Critical errors that become evident only in live operation mean negative publicity for both the product and the companies involved. To prevent this, test automation is a fundamental, integral part of modern software development. However, the technical implementation with test automation tools gives rise to problems that we need to be aware of.
Only high test coverage and prompt feedback of the results allows for the quality and maturity of the product to be appropriately documented and confirmed. The parties involved use various testing methods and types of tests, such as automated code analysis or automated unit tests by the developers, and automated interface tests by the testers. From an early stage, attempts were made to allocate the various types of tests to general categories, such as the differentiation between black-box and white-box tests.
Laut dem German Testing Board (archived version 2.1 of the ISTQB® GTB Glossary) black-box testing means “functional or non-functional testing without using information about the inner workings of a system or a component”, and white-box testing means a “test based on the analysis of the internal structure of a component or system”. Up until a few years ago, black- and white-box testing methods were all but synonymous with two other categories: the dynamic test, i.e. “testing of the test object by running it on a computer”, and the static test, i.e. “testing of software development artifacts, e.g. requests or source text, without running them, e.g. by way of reviews or a static analysis”. This distinction is no longer possible today because unit tests or testing methods such as test-driven development (TDD) have dissolved the original lines between white- and black-box tests. I call this new area “gray-box test”. Gray-box tests try to optimally combine the desirable benefits of black-box tests (specification-driven) and white-box tests (developer-driven) while eliminating the unwanted disadvantages as far as possible.
The advantage: sub-components and entire systems can be tested with the low administrative effort involved in white-box tests, but without possibly “circumventing errors” in the tests. In TDD, for example, the component tests are prepared based on the specifications prior to the actual development of the code. The development of the components is finished only after all the test routines have successfully been run. Besides the benefits, however, there are some important aspects that need to be considered. TDD or gray-box tests require a high level of discipline in order for them to be used effectively and in a practical manner. But what is even more important is the fact that gray-box tests should not indiscriminately be considered to be an adequate replacement of black-box tests.
Why should you not rely on automated gray-box tests exclusively?

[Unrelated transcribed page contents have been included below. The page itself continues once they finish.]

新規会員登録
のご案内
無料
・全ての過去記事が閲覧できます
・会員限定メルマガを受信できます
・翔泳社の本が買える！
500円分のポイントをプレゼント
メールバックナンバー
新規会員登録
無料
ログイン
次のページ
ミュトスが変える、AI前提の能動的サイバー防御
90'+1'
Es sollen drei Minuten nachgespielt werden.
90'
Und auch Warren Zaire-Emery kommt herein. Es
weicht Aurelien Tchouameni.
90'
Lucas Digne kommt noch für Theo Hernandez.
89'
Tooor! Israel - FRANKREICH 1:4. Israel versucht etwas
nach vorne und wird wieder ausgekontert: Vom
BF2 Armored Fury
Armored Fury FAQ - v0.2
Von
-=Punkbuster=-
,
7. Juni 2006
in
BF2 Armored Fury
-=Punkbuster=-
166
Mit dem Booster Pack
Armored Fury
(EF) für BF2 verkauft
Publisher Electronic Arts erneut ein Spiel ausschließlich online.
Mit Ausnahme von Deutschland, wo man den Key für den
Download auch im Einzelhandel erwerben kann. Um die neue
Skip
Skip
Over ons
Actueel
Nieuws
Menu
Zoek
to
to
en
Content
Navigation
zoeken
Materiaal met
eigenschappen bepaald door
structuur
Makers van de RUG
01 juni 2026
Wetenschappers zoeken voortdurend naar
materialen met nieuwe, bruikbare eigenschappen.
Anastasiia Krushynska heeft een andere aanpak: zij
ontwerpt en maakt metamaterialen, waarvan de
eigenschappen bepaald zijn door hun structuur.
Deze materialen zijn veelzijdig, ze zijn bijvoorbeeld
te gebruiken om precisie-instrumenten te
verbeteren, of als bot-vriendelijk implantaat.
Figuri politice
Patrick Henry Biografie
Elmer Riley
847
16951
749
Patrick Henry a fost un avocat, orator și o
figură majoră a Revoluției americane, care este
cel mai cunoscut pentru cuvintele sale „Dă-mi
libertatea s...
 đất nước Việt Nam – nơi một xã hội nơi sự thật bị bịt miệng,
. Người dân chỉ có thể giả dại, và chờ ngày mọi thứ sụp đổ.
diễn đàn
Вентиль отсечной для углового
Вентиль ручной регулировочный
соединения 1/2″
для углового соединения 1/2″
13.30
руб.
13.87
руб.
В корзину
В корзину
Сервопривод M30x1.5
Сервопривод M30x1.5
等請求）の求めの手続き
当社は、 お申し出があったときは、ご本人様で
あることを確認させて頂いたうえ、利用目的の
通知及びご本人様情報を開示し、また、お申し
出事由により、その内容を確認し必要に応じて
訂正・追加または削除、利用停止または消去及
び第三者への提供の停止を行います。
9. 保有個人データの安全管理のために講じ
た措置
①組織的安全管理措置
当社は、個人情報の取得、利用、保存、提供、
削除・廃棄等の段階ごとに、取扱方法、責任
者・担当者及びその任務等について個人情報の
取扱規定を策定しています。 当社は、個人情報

Gray-box tests affect and change the system they are supposed to test. This aspect results from the very nature of the test. What is a test, really? It is basically empirical evidence. We propose a hypothesis and then test it in an experiment. And the same rule that applies for physical experiments is also true for software tests: The closer I get to the test object, the more this can influence the result of the test. Black-box tests are run in their own test environments, which should have a structure similar to that of the production environment. Nevertheless, it is still “a test setup”. Mocks are inserted to replace missing components, and the log level is increased to gather more data.

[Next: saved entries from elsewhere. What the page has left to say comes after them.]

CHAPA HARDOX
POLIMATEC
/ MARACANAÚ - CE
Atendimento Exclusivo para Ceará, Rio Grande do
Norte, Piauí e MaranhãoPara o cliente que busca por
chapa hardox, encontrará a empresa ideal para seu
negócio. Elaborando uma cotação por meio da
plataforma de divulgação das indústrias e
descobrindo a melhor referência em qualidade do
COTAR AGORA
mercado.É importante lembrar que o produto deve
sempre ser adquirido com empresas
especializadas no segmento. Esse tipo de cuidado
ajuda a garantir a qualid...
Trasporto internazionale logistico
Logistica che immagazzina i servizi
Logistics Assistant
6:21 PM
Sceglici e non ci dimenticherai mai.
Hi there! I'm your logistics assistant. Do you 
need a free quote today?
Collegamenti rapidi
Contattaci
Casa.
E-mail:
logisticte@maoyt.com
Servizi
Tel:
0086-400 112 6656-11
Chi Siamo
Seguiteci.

Gray-box tests, i.e. code-related tests where the software to be tested is executed partially or in its entirety are not only very close to the test object. With tools such as JUnit or TestFX, we expand the code basis to include new components. New lines of test code are written, and new test frameworks are integrated into the software solutions as a library.

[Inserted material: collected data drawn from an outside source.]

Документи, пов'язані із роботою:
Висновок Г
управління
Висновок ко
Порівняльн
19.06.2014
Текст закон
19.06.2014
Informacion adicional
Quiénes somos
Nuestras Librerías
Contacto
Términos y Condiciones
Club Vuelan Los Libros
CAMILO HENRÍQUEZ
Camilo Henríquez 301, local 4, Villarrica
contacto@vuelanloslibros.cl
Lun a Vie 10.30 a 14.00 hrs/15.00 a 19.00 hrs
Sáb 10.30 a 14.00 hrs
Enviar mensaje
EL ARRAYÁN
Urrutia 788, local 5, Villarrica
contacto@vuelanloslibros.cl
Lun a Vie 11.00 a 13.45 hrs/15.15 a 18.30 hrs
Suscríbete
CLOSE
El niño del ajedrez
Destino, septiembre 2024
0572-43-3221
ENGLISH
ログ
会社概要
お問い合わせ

But even with software solutions like QF-Test, Expecco or Squish, which run automated interface tests, we get very close to the object to be tested. In older versions of the automation tools for graphical interfaces, the data were captured by saving the position data of the GUI element, such as a button, and sending a corresponding event at the time of execution. The software then creates a screenshot and compares it with another one created before in order to verify the test results. Which is largely harmless. Modern tools, on the other hand, take a different path. They connect to the application to be tested via their own engine. This enables them to capture all the control elements of the interface, read their properties, and remote-control them. The corresponding data are deposited as a model of the application in so-called GUI maps, and they constitute the basis for the subsequent preparation of test scripts.
This proximity to the software to be tested can have the effect that certain errors occur only because of it, or, even worse, are concealed or do not occur at all. We change the basis of the test with the “complicated” test setup, and we cannot be sure that the software to be tested would in fact have responded the same way if we had tested it “just” manually.
This is why it is important to know the tool and its characteristics, and to be aware of the possibility of errors being masked by the closeness of the code of the tests. If we consider this to be a risk, we should complement our automated tests with other, manual types of tests.